ABOUT THIS TASK: Each line of the data that includes the string "lines" is to be copied out.

*** Block opens ***

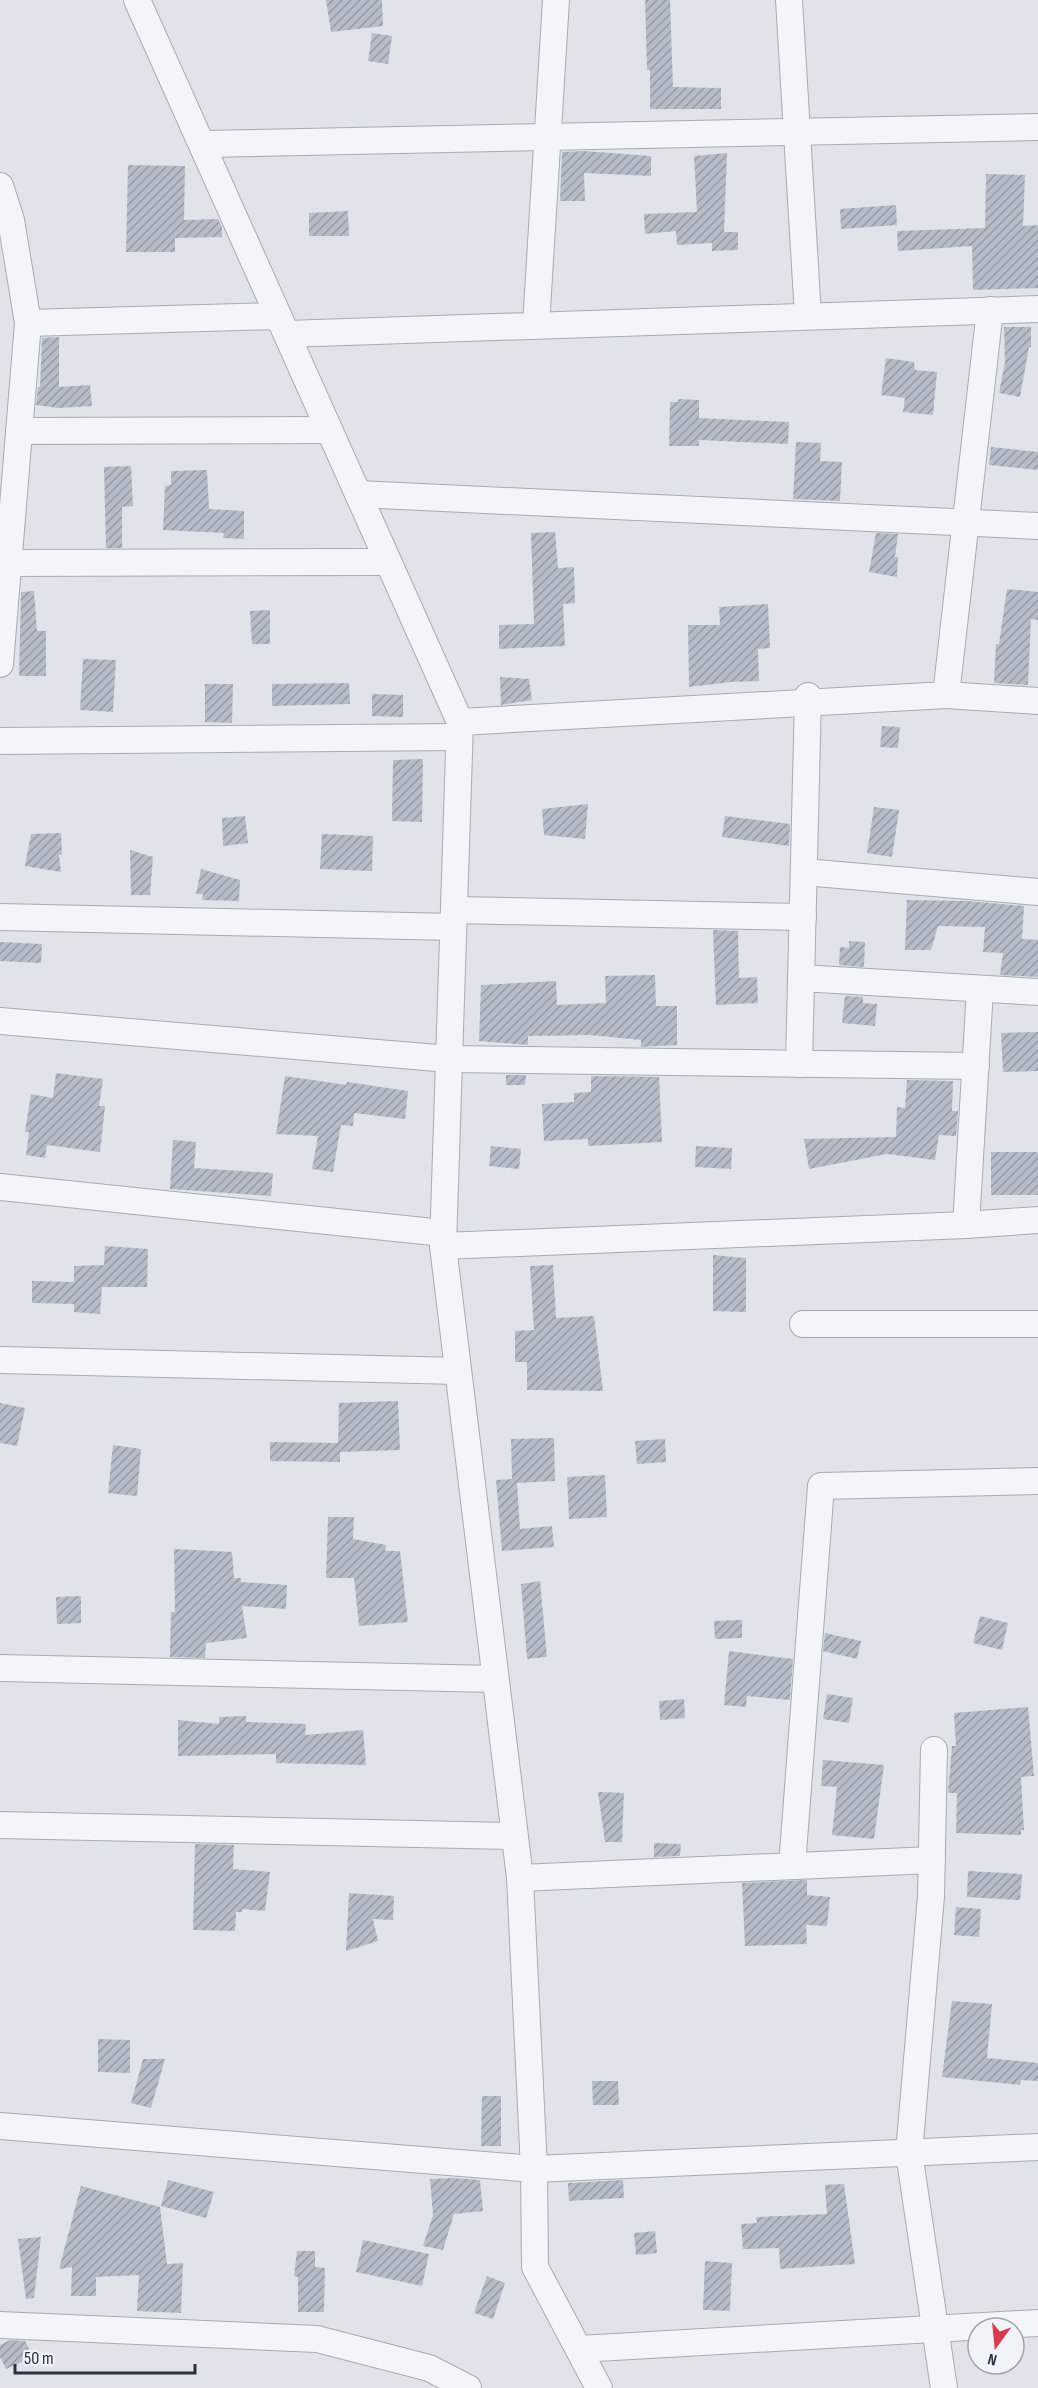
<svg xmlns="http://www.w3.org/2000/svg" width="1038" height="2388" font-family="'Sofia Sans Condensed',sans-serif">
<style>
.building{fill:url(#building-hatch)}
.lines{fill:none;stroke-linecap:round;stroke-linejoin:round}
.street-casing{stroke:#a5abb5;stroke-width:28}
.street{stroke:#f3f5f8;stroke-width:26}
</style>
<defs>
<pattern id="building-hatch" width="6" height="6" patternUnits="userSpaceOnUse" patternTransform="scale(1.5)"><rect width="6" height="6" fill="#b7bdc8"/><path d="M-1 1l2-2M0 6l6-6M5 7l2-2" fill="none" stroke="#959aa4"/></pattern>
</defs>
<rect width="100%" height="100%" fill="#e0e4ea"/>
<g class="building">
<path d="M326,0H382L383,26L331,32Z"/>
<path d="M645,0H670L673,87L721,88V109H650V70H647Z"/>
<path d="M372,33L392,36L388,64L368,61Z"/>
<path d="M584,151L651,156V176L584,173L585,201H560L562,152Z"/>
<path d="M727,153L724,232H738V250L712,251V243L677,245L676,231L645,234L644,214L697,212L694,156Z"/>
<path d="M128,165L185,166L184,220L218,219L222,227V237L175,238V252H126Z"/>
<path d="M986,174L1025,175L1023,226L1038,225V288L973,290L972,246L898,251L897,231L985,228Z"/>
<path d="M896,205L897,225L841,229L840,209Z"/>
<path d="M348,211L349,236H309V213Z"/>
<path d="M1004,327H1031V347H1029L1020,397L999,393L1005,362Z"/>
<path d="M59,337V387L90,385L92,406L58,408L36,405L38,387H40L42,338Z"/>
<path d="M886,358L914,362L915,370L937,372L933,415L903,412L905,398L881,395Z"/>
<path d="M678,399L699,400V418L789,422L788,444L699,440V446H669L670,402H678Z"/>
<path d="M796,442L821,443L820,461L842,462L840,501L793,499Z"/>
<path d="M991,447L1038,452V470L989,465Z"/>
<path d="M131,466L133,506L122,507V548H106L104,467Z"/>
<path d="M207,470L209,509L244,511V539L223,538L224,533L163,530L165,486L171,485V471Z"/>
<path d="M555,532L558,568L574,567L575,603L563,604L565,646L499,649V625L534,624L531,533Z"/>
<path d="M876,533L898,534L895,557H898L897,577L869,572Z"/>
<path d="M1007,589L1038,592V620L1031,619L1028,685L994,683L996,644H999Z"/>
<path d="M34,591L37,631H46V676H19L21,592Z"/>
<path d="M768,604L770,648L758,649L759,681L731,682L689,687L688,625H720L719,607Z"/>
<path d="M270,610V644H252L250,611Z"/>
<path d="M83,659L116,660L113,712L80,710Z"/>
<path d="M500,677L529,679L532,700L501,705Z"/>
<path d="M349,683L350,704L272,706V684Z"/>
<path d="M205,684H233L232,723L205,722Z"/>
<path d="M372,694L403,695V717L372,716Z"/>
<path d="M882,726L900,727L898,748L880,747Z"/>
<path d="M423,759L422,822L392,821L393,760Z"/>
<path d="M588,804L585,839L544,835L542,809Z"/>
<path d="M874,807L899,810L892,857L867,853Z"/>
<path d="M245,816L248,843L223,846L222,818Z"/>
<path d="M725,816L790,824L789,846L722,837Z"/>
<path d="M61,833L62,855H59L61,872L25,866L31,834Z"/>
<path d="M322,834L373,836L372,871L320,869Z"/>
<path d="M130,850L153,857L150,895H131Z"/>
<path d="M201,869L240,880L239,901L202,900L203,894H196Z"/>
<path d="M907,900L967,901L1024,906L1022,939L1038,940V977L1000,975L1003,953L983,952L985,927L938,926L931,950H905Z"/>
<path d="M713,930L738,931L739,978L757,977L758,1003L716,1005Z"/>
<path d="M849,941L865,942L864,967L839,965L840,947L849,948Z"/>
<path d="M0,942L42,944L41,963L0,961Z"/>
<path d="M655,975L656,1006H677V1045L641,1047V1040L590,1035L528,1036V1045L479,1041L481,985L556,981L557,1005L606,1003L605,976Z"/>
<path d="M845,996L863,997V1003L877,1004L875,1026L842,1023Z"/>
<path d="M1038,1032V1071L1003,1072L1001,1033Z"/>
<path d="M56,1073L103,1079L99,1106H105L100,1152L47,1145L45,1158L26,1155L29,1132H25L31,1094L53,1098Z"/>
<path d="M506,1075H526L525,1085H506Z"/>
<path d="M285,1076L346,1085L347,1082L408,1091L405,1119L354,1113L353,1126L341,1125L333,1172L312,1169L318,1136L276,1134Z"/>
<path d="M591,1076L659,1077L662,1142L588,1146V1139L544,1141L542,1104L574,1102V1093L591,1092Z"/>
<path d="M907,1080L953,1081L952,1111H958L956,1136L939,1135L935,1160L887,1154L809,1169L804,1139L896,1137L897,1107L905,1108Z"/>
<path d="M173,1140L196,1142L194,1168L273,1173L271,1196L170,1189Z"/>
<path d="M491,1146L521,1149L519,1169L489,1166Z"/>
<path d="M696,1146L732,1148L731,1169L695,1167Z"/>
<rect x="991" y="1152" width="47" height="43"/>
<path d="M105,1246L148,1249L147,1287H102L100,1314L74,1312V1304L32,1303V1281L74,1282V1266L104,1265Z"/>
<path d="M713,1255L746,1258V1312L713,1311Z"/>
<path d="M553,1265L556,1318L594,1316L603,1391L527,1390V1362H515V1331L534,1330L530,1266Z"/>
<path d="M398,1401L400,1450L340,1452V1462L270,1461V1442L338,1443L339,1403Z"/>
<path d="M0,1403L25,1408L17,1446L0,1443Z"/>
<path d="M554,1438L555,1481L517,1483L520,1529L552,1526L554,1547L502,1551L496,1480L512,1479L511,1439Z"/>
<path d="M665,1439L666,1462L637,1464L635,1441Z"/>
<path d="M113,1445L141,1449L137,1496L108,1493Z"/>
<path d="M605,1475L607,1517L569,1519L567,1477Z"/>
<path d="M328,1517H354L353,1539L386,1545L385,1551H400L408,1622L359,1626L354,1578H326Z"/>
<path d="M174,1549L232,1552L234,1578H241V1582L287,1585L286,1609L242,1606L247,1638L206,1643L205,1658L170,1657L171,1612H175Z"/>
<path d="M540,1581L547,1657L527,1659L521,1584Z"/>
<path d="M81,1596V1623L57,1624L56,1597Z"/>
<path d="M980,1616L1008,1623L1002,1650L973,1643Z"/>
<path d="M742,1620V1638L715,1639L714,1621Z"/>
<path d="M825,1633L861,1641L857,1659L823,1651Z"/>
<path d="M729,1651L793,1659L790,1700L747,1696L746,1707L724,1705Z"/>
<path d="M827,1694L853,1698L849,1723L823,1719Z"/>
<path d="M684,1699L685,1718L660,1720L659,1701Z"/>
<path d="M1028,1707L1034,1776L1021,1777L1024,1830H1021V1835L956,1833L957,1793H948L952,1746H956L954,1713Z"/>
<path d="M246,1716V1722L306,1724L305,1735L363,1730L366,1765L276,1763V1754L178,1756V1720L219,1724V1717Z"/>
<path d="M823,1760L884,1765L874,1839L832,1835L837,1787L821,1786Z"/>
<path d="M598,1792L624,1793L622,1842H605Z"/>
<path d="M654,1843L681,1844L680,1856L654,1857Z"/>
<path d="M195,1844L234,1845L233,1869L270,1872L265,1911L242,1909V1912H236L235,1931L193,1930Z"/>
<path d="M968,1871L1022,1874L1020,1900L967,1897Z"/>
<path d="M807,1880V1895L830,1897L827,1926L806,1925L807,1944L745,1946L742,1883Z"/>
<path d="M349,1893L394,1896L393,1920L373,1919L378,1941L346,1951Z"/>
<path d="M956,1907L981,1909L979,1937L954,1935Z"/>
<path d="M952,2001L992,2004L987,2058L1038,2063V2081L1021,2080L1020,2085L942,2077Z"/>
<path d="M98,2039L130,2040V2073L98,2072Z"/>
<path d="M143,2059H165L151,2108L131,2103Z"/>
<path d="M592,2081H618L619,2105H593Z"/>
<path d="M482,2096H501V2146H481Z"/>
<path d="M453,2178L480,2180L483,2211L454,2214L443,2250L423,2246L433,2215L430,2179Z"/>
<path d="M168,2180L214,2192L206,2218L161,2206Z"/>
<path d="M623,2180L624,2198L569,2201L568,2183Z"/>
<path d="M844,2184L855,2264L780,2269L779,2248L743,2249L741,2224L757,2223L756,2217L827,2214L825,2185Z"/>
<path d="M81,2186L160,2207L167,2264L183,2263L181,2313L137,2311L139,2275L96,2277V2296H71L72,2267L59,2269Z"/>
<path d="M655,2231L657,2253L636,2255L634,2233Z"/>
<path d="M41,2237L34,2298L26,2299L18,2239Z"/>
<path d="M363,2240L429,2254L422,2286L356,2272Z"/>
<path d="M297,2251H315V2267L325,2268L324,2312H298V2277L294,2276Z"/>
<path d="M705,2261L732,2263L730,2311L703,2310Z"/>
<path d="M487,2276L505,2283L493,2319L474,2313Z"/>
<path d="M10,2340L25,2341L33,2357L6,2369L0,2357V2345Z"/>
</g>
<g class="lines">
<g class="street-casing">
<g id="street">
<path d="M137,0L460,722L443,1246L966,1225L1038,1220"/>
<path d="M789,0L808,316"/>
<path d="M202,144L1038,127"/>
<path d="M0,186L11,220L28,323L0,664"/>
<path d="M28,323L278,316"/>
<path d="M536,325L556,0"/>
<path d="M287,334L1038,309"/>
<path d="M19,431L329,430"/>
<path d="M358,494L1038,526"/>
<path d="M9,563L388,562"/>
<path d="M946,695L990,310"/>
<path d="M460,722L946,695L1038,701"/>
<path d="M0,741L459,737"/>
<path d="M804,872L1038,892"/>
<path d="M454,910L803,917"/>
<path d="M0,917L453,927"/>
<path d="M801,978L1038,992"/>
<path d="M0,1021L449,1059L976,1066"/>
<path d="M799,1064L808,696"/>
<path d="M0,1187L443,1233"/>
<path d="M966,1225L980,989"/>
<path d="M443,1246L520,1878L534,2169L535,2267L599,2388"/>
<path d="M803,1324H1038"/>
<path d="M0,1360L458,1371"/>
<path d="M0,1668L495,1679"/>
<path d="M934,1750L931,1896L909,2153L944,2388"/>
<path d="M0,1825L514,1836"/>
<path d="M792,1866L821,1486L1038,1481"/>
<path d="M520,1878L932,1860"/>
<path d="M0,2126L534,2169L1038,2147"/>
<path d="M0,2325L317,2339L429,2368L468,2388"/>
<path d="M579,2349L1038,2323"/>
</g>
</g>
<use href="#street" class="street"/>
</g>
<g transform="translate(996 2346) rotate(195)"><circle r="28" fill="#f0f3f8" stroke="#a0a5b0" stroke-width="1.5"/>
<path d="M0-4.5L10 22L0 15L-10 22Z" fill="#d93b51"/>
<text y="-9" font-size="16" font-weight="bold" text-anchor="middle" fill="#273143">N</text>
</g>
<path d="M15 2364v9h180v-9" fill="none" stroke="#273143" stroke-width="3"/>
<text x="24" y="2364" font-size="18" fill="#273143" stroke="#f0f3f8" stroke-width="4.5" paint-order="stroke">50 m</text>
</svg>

*** Block closes ***

EXPECTED ANSWER:
.lines{fill:none;stroke-linecap:round;stroke-linejoin:round}
<g class="lines">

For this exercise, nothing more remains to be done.